Other top contributors came from the big banks, with Commonwealth Bank leading the pack ($70m at 0.7% of profit), and our large mining companies, BHP contributing the largest dollar value in the list at $221 million. BHPs number significantly lifted by their COVID contribution and their accountability to a 1% of pre-tax profit target over a rolling 3 year.
“The statistics here miss some other micro-giving”, said Miles, with many companies also foregoing revenue on fees, products and services for community benefit. “These are not included in the overall numbers but represent an additional meaningful contribution from business”.
The biggest percentage movers in this year analysis were Newcrest ($55m, up 110% vs 2019), Macquarie ($35m + 82%), Medibank ($9.5m + 111%) and BHP (up 64%).
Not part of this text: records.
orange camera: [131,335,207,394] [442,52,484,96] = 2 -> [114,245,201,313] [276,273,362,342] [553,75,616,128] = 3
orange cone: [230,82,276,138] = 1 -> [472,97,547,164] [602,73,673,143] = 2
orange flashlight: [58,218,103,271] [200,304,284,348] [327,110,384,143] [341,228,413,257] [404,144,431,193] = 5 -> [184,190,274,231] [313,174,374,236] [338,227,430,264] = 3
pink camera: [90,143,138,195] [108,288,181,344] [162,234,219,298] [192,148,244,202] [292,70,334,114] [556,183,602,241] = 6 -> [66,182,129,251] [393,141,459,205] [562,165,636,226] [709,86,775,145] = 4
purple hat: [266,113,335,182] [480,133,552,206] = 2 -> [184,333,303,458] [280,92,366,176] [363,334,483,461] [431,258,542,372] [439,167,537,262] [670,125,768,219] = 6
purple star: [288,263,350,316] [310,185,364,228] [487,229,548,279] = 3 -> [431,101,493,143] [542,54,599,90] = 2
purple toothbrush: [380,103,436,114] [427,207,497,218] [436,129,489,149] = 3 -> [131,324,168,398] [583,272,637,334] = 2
Other sector leaders included CSL in heath care, Telstra in telecommunications, Stockland in real estate and Oil Search in the energy sector.
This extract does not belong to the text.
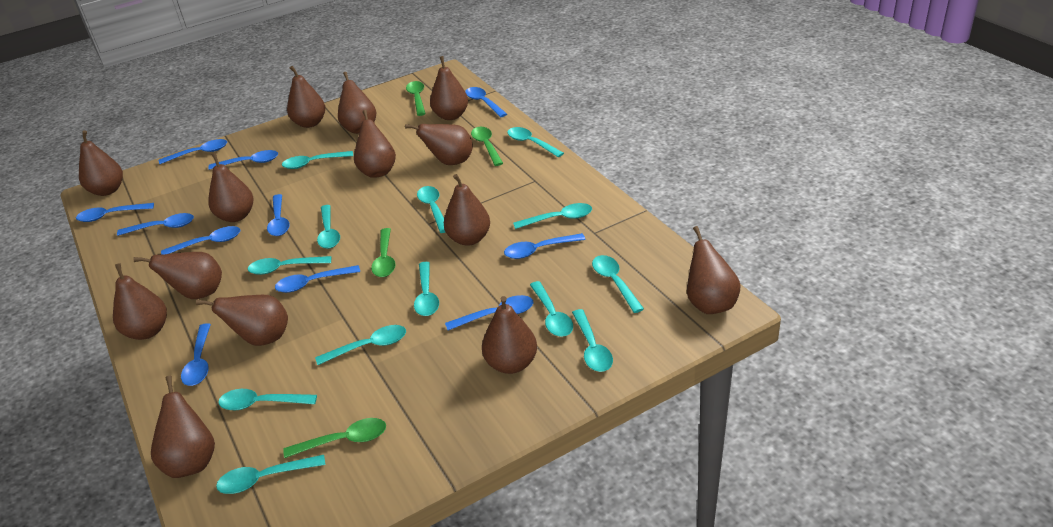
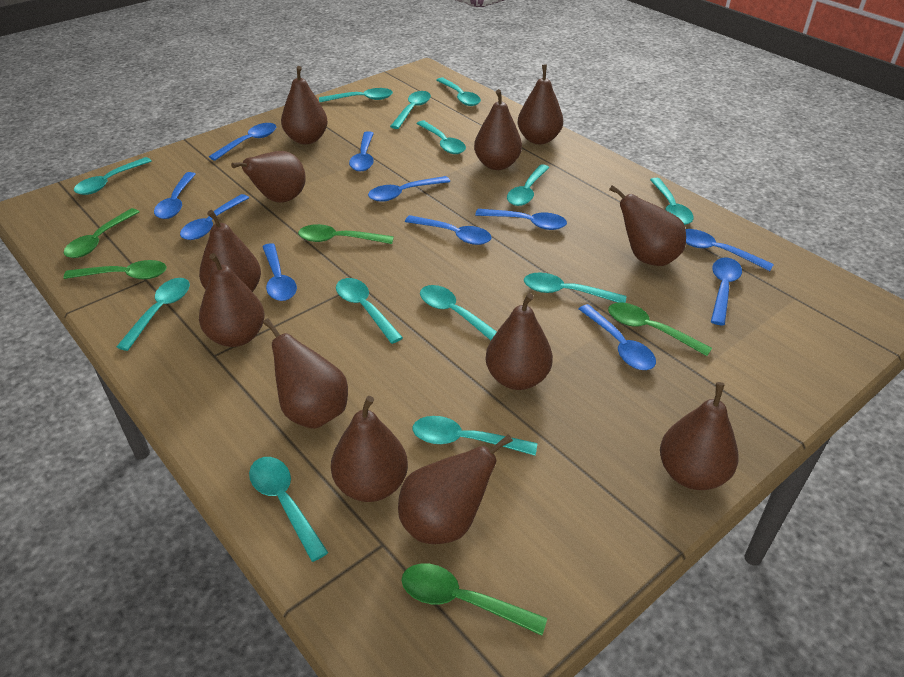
brown pear: [79,130,123,196] [113,263,167,340] [134,252,222,299] [151,376,215,478] [196,295,288,346] [208,153,253,222] [287,66,325,128] [338,72,376,134] [354,110,396,178] [405,124,473,165] [430,56,468,120] [444,174,490,246] [482,296,537,374] [687,226,741,314] = 14 -> [199,210,261,292] [199,253,265,347] [231,151,306,203] [263,318,348,429] [281,66,328,144] [331,396,408,502] [398,434,513,544] [474,89,522,170] [485,293,553,390] [518,64,563,144] [609,185,686,266] [660,382,739,490] = 12
green spoon: [283,418,386,458] [371,228,396,277] [406,81,426,116] [471,127,503,166] = 4 -> [64,208,139,258] [64,260,166,279] [298,224,394,244] [402,563,547,636] [608,303,712,356] = 5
The analysis also demonstrated an encouraging growth in community investment over time with significant increases observable each year back to 2014.
While promising, Miles is quick comment that more work needs to be done to truly embed the value of corporate community investment at the board room table.
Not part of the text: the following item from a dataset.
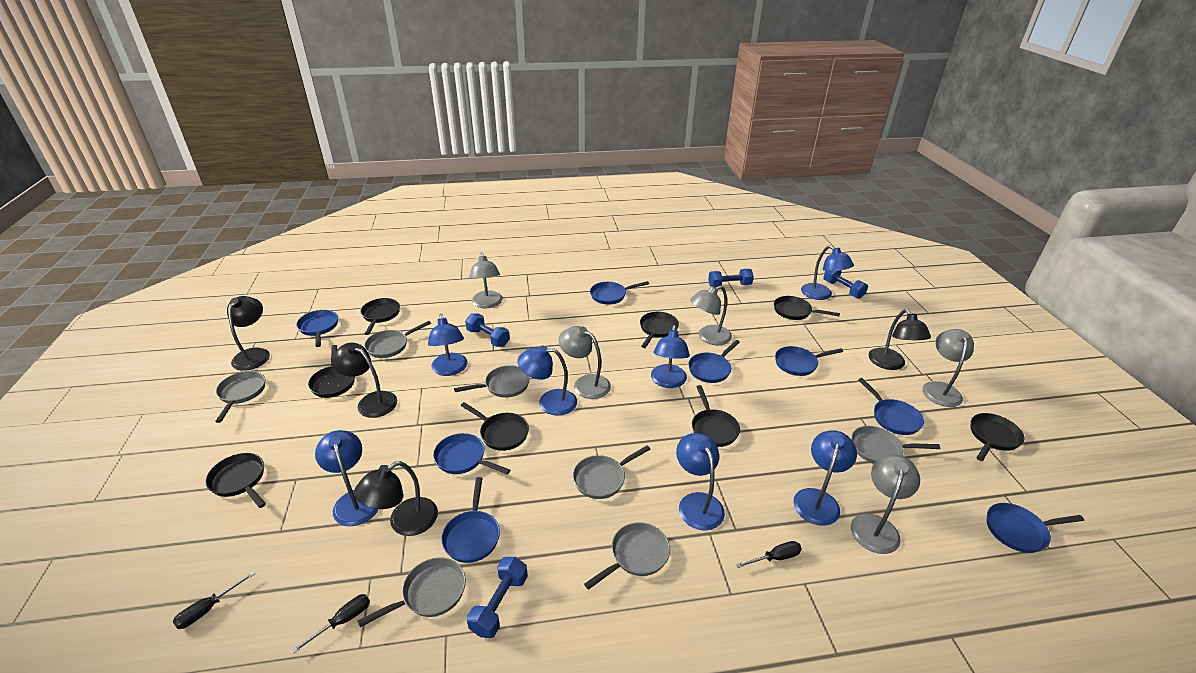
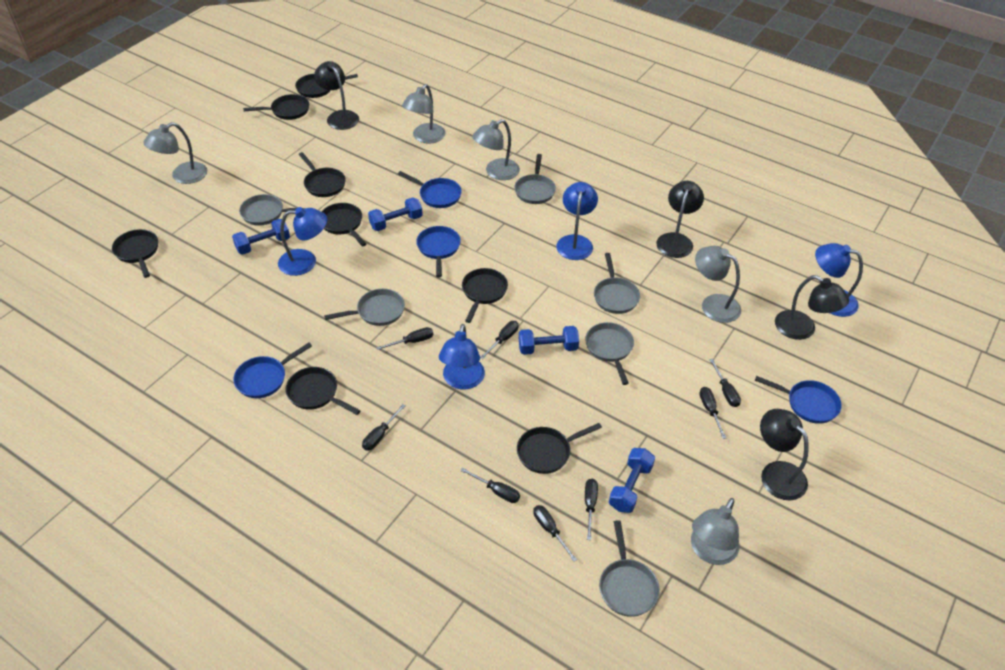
black screwdriver: [173,571,255,629] [292,594,370,654] [736,541,802,568] = 3 -> [362,404,406,451] [376,327,433,350] [460,468,520,503] [480,321,519,359] [533,505,577,562] [585,479,598,540] [699,387,726,439] [709,359,741,407] = 8
blue lamp: [315,430,379,526] [428,314,467,376] [517,346,577,416] [651,325,690,388] [676,433,725,530] [793,431,857,526] [801,245,854,300] = 7 -> [278,207,327,276] [439,324,485,389] [556,182,598,260] [815,243,863,317] = 4
blue pan: [296,310,338,347] [433,433,511,475] [441,477,500,563] [590,281,649,304] [688,340,740,383] [775,346,843,376] [858,378,924,435] [987,503,1084,553] = 8 -> [233,343,312,398] [398,171,462,208] [416,226,461,277] [755,376,842,424] = 4
grey pan: [215,371,265,423] [358,557,466,627] [364,321,431,358] [454,365,530,398] [573,445,650,499] [584,522,670,590] [851,426,940,464] = 7 -> [239,194,305,226] [324,289,405,326] [514,154,556,204] [585,322,634,385] [594,253,640,314] [599,520,660,617] = 6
“The spike in giving in 2020 is warmly welcomed but won’t be enough. Sustainable philanthropy is about a change in thinking, not just the rise in dollar donations. The good news of 2020 is that this change of thinking seems to be hardening and we can only hope will propel corporate philanthropy nicely into the decade”.
|Top 10 by % pre-tax profit (rolling 3yr)||Top 10 by Total Contribution|
|1 Coles||1 BHP|
|2 Star Entertainment||2 Coles|
|3 Oil Search||3 Commonwealth Bank|
|4 Newcrest||4 CSL|
|5 South 32||5 Newcrest Mining|
|6 CSL||6 Westpac Group|
|7 Woolworths||7 Rio Tinto|
|8 Stockland||8 South32|
|9 IAG||9 Macquarie Group|
|10 NIB||10 ANZ Banking Group|
Sector Leaders by % Contribution
|Health Care CSL|
|Real Estate Stockland|
|Energy Oil Search|
|Utilities Spark Infrastructure|
For more information contact Strive Philanthropy director Jarrod Miles at [email protected]
Full Report and all past reports available Here
The GivingLarge Report and research sets out to highlight the considerable community contributions being made by some of Australia’s top companies. The research conducted annually by Strive Philanthropy analyses the publicly available reports of our top companies, compiling their community investment statistics to develop a unique data set aimed to draw attention to corporate Australia’s efforts in this area. Supported by Philanthropy Australia, the findings of this report will: Inform future corporate behaviour in community investment; encourage increased contributions & transparency; stimulate best practice sharing and create an environment of healthy philanthropic competition.
AFR Boss coverage
The Australian Financial Review partner with Strive Philanthropy and John McLeod from JBWere’s Philanthropic services to produce an annual review of Australia’s Top Corporate Givers. GivingLarge data is used as a primary source for the list and feature coverage. The methods used to develop the final AFR list differ to those used in our GivingLarge research, and so result in a marginally different list of top companies. The varied methods used in the Boss feature coverage allow for the inclusion of several privately owned organisations operating in Australia. Both lists are published within our report.
About Strive Philanthropy
Strive Philanthropy is a research organisation dedicated to highlighting the notable philanthropic efforts of corporate Australia within our community. By highlighting corporate generosity through focussed research and public awareness efforts we will help to drive valued social change, increased transparency and increased community contributions. Strive has its sights set on working with companies to rapidly grow their mean percentage community investment. A goal that could drive millions of dollars to the Australian community.